The State contends that this statute applies to bar recovery, since the motion for refund was not made within one year of the date of partial payment. The estate, on the other hand, contends that there is no applicable statute, since this is not an “action” for recovery but only a motion in a pending case. In the alternative, it urges that if there is an applicable statutory limitation, it is found in 12 V.S.A. § 511, the six year statute for civil actions generally, because 82 V.S.A. § 509 sets up an action of contract for recovery of overpayments made to the State when a demand for refund is not met. It concedes, and we agree, that it is not an appropriate party nor is this suit an appropriate vehicle for determining what statute of limitations, if any, applies to closed estates. We do not reach or decide that question, nor the related issue of what time of accrual is critical. Concededly, on the facts here, the only statute of limitations which could be applied to bar recovery is 12 V.S.A. § 517, with its one year limitation. If that does not apply, the second certified question must be answered in the negative. Its applicability is the question posed on appeal. Decision as to when the cause of action for refund accrues must be deferred for presentation in a case in which the issue is material.

We have little difficulty in holding that 12 V.S.A. § 517 is inapplicable.
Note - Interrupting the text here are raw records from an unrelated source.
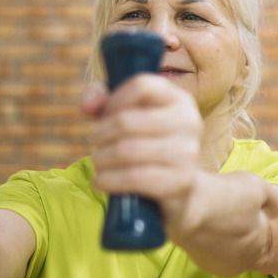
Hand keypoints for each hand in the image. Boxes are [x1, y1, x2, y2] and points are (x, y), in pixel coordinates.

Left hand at [84, 75, 203, 225]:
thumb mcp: (132, 119)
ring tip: (99, 163)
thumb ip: (105, 102)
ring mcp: (188, 153)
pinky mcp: (181, 181)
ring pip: (126, 150)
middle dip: (100, 134)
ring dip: (101, 159)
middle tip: (97, 144)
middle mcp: (189, 122)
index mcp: (180, 100)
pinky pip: (133, 177)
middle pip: (126, 121)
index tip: (106, 115)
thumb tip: (88, 105)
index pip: (142, 85)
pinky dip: (108, 180)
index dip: (115, 99)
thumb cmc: (150, 147)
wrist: (182, 192)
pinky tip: (102, 182)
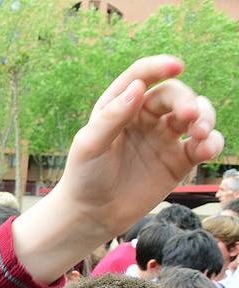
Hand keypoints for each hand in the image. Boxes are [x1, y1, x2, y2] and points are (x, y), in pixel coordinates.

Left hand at [16, 56, 223, 281]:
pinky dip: (211, 143)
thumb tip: (138, 86)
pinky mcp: (179, 161)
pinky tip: (207, 150)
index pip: (142, 77)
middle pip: (175, 95)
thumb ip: (111, 117)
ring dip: (206, 117)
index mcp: (120, 106)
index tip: (176, 65)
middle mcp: (146, 118)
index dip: (160, 67)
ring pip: (196, 115)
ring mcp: (164, 138)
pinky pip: (203, 145)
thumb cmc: (84, 177)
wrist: (91, 215)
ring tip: (200, 133)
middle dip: (187, 101)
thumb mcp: (89, 146)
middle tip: (190, 117)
By its terms, it applies to an action to recover “money paid under protest for taxes.” This is the applicable statute, the State claims, because in Eddy we held the “distribution fee” imposed by 32 V.S.A. § 1434(6) to be a tax, albeit an unconstitutional one. But we look to legislative intent, not just to semantics. It is apparent that the Legislature did not consider the levy a “tax” but a fee. That is what the Legislature called it, despite the existence of other statutes imposing taxes, clearly denominated as such, upon decedents’ estates. See Bassett v. Vermont Tax Department, 135 Vt. 257, 259, 376 A.2d 731, 733 (1977). For legislative purposes, the “fee” was not considered a “tax” until we so labelled it in Eddy. Section 517 predates that decision, and we cannot subscribe to the conclusion that it was intended to apply to a compelled payment, designated a “fee” and imposed for the taking of a specific action, i.e., final decree, by the probate court. Even apart from the inequitable result which would be reached by such a strained construction, resort to “plain-meaning” interpretation compels the conclusion that the legislative reference to a “tax” means an impost it had designated as such, and not one which it considered, and denominated, a “fee” in parallel statutes.

The unconstitutionality of 32 V.S.A. § 1434(6) requires a return of “distribution fees” paid before the decision in In re Estate of Eddy, supra, for an estate in which no final decree has been entered, and 12 V.S.A. § 517 has no application to an open, pending estate.

Certified Question No. 1 is answered in the affirmative, and Certified Question No. 2 in the negative.